William Howard Taft
Distinguished jurist, effective administrator, but poor politician, William Howard Taft spent four uncomfortable years in the White House. Jovial and conscientious, he was caught in the intense battles between progressives and conservatives, and got scant credit for the achievements of his administration.
Born in 1857, the son of a distinguished judge, he graduated from Yale, and returned to Cincinnati to study and practice law. He rose in politics through Republican judiciary appointments, through his own competence and availability.
But Taft much preferred law to politics. He was appointed a federal circuit judge at 34. He aspired to be a member of the Supreme Court, but his wife, Helen Herron Taft, held other ambitions for him.
His route to the White House came through administrative posts. President McKinley sent him to the Philippines in 1900 as chief civil administrator and he was soon appointed Governor General. He improved the economy, built roads and schools, and increased participation in government.
President Roosevelt made him secretary of war in 1904, and by 1907 had decided that Taft should be his successor. The Republican convention nominated him the next year.
Taft disliked the campaign, but pledged his fealty to the Roosevelt program, popular in the West, while his brother Charles reassured eastern Republicans. William Jennings Bryan, running on the Democratic ticket for a third time, complained that he was forced to oppose two candidates, a western progressive Taft and an eastern conservative Taft. Progressives were pleased with Taft’s election, while conservatives were delighted to be rid of Roosevelt.
Taft recognized that his techniques would differ from those of his predecessor. Unlike Roosevelt, Taft did not believe in the stretching of presidential powers. He once commented that Roosevelt “ought more often to have admitted the legal way of reaching the same ends.”
Taft alienated many liberal Republicans, who later formed the Progressive Party, by defending the Payne-Aldrich Act, which unexpectedly continued high tariff rates. A trade agreement with Canada, which Taft pushed through Congress, would have pleased eastern advocates of a low tariff, but the Canadians rejected it. He further antagonized progressives by upholding his secretary of the interior, accused of failing to carry out Roosevelt’s conservation policies.

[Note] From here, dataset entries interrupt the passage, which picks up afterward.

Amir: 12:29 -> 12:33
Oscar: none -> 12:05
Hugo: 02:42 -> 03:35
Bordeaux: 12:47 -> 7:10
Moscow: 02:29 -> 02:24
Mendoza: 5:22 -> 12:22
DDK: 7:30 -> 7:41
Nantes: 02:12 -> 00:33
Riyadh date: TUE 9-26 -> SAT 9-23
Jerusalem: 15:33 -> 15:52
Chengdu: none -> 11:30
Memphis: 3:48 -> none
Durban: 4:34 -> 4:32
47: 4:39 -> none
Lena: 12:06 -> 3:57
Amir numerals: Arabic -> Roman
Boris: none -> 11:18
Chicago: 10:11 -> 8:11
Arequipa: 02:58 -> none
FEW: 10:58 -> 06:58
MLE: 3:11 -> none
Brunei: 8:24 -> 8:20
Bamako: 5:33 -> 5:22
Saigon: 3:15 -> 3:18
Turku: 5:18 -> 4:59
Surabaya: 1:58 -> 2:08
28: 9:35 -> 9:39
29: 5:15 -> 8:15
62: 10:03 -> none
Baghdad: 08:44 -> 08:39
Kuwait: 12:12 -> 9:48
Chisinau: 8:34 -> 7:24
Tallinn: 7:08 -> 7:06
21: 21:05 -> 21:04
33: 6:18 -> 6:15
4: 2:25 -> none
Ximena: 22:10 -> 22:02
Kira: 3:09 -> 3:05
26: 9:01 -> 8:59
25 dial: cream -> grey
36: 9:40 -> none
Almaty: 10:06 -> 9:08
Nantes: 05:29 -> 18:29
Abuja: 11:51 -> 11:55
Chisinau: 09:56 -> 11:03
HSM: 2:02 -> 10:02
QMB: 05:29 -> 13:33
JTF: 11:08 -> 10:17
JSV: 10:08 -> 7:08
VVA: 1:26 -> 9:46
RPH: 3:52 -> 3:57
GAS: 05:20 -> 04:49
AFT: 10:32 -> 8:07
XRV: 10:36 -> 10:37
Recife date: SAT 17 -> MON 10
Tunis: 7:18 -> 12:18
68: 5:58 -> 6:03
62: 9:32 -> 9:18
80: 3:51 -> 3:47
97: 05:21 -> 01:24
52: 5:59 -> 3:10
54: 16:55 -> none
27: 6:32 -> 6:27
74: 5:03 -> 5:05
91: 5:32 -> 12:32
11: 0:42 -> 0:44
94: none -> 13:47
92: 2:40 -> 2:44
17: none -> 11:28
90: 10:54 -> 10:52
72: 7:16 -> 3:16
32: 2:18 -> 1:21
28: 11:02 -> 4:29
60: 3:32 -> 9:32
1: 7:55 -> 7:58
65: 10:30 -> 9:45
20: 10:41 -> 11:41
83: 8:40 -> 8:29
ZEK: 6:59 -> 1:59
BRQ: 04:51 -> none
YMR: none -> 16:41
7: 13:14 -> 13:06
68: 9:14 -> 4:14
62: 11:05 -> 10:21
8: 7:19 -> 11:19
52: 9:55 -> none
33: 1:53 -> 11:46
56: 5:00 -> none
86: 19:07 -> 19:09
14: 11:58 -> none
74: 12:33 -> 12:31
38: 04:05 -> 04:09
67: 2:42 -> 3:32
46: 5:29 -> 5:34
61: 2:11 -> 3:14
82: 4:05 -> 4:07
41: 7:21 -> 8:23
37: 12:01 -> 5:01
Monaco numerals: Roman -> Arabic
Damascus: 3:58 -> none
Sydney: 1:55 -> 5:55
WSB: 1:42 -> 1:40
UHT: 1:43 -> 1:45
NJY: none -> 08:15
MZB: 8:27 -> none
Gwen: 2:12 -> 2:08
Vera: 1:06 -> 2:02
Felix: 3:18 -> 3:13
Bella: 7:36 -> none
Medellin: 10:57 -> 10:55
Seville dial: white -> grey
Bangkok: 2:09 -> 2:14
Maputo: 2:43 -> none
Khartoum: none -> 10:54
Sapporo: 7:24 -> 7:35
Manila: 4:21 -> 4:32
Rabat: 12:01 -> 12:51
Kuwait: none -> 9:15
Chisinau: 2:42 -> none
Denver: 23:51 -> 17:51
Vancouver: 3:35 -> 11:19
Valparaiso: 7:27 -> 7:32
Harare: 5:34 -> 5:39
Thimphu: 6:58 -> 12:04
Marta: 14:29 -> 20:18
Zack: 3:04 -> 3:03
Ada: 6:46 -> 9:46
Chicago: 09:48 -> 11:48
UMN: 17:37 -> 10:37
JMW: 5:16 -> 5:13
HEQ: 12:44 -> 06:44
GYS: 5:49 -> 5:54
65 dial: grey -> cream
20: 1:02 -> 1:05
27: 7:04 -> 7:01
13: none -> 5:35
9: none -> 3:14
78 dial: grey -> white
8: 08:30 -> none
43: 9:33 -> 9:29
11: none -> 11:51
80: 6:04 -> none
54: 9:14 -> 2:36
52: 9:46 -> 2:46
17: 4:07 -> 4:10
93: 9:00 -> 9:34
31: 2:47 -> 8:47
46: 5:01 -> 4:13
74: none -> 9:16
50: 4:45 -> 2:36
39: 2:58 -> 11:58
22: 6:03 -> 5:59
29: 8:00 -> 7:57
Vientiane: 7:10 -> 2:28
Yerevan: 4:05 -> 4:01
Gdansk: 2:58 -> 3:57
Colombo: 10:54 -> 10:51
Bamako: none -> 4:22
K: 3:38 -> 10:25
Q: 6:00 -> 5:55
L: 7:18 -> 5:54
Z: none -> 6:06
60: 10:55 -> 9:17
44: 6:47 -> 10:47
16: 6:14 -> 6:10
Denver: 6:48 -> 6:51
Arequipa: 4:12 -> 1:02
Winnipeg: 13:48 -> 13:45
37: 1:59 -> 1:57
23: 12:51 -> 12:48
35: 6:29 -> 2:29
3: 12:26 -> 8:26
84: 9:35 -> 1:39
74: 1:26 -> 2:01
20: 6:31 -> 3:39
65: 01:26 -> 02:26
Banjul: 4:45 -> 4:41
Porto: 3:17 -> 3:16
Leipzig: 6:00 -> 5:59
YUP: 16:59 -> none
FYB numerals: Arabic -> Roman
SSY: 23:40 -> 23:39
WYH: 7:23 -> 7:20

In the angry progressive onslaught against him, little attention was paid to the fact that his administration initiated 80 antitrust suits and that Congress submitted to the states amendments for a federal income tax and the direct election of senators. A postal savings system was established, and the Interstate Commerce Commission was directed to set railroad rates.
In 1912, when the Republicans renominated Taft, Roosevelt bolted the party to lead the Progressive Party, thus guaranteeing the election of Woodrow Wilson.
Taft, free of the presidency, served as professor of law at Yale until President Harding made him chief justice of the United States in 1921, a position he held until just before his death in 1930. To Taft, the Supreme Court appointment was his greatest honor; he wrote: "I don’t remember that I ever was president."